-- begin Exercise material --

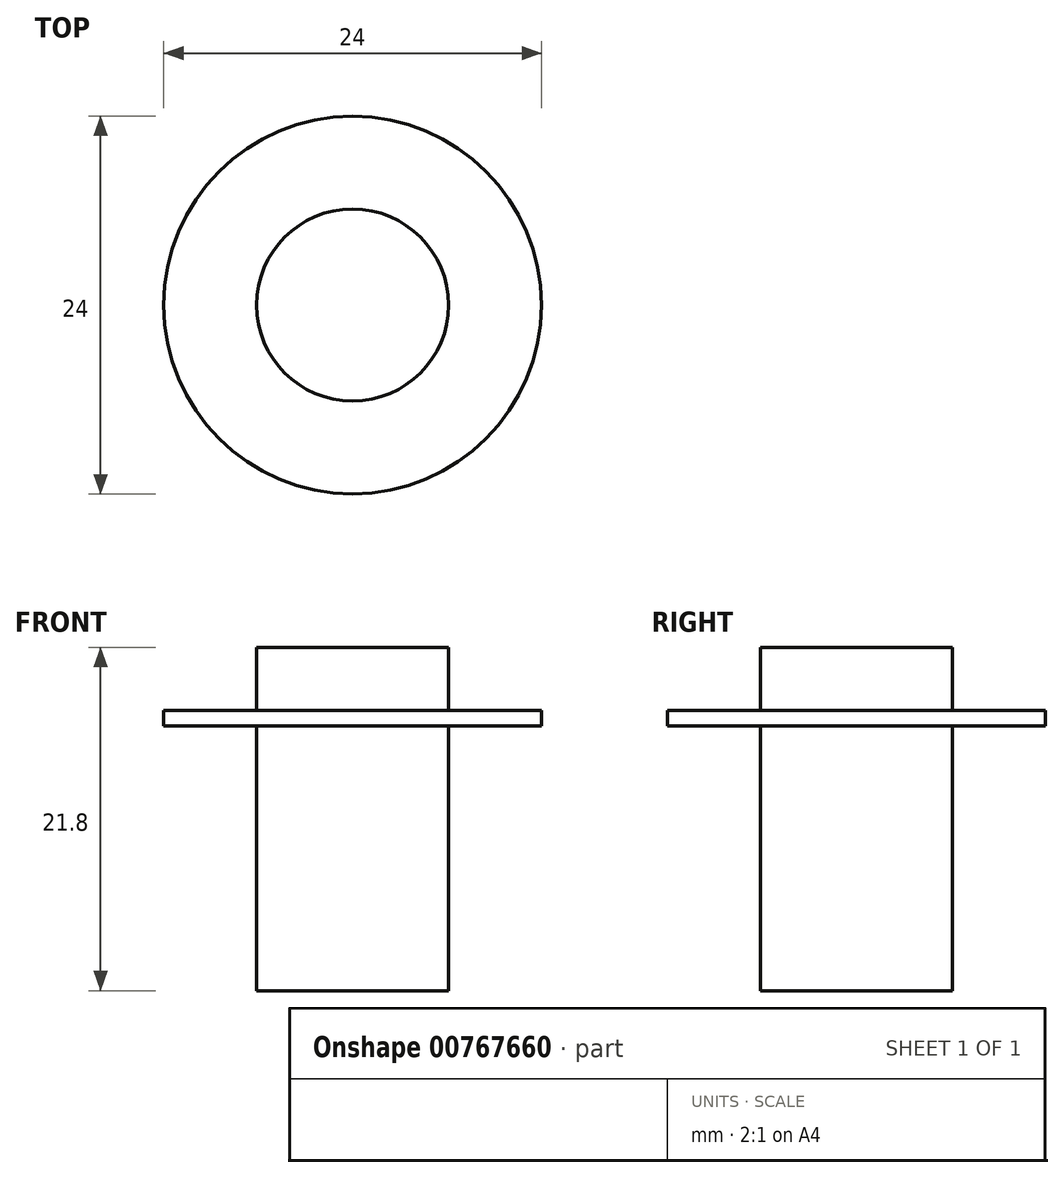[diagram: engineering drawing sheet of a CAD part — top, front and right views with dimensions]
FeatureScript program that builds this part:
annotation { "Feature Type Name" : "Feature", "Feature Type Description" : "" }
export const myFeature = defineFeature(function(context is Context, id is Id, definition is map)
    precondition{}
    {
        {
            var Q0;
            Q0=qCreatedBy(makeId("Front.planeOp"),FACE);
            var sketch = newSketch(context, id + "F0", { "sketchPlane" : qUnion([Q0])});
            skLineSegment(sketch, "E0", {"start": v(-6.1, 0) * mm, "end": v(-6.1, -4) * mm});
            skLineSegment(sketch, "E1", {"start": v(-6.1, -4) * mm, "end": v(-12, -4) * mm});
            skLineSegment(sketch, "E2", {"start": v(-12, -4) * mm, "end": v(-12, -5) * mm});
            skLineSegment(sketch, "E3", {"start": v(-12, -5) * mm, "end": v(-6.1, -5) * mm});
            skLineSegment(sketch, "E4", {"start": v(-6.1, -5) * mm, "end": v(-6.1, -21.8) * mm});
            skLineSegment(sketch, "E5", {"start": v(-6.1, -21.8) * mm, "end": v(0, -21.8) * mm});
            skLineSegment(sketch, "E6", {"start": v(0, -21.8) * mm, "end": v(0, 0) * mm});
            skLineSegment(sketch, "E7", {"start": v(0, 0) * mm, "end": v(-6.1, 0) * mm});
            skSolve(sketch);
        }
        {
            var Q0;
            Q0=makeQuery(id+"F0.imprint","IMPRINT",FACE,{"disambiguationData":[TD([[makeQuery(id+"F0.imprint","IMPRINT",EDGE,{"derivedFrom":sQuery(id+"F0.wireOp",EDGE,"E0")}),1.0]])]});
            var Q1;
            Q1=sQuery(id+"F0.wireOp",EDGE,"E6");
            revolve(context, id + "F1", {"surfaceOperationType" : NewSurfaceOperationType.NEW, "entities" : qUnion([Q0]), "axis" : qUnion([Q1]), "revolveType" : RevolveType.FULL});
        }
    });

-- end Exercise material --

Requirement ▸ Reproduce the listing above word for word, omitting the picture.

Correct result ▸
[diagram: engineering drawing sheet of a CAD part — top, front and right views with dimensions]
FeatureScript program that builds this part:
annotation { "Feature Type Name" : "Feature", "Feature Type Description" : "" }
export const myFeature = defineFeature(function(context is Context, id is Id, definition is map)
    precondition{}
    {
        {
            var Q0;
            Q0=qCreatedBy(makeId("Front.planeOp"),FACE);
            var sketch = newSketch(context, id + "F0", { "sketchPlane" : qUnion([Q0])});
            skLineSegment(sketch, "E0", {"start": v(-6.1, 0) * mm, "end": v(-6.1, -4) * mm});
            skLineSegment(sketch, "E1", {"start": v(-6.1, -4) * mm, "end": v(-12, -4) * mm});
            skLineSegment(sketch, "E2", {"start": v(-12, -4) * mm, "end": v(-12, -5) * mm});
            skLineSegment(sketch, "E3", {"start": v(-12, -5) * mm, "end": v(-6.1, -5) * mm});
            skLineSegment(sketch, "E4", {"start": v(-6.1, -5) * mm, "end": v(-6.1, -21.8) * mm});
            skLineSegment(sketch, "E5", {"start": v(-6.1, -21.8) * mm, "end": v(0, -21.8) * mm});
            skLineSegment(sketch, "E6", {"start": v(0, -21.8) * mm, "end": v(0, 0) * mm});
            skLineSegment(sketch, "E7", {"start": v(0, 0) * mm, "end": v(-6.1, 0) * mm});
            skSolve(sketch);
        }
        {
            var Q0;
            Q0=makeQuery(id+"F0.imprint","IMPRINT",FACE,{"disambiguationData":[TD([[makeQuery(id+"F0.imprint","IMPRINT",EDGE,{"derivedFrom":sQuery(id+"F0.wireOp",EDGE,"E0")}),1.0]])]});
            var Q1;
            Q1=sQuery(id+"F0.wireOp",EDGE,"E6");
            revolve(context, id + "F1", {"surfaceOperationType" : NewSurfaceOperationType.NEW, "entities" : qUnion([Q0]), "axis" : qUnion([Q1]), "revolveType" : RevolveType.FULL});
        }
    });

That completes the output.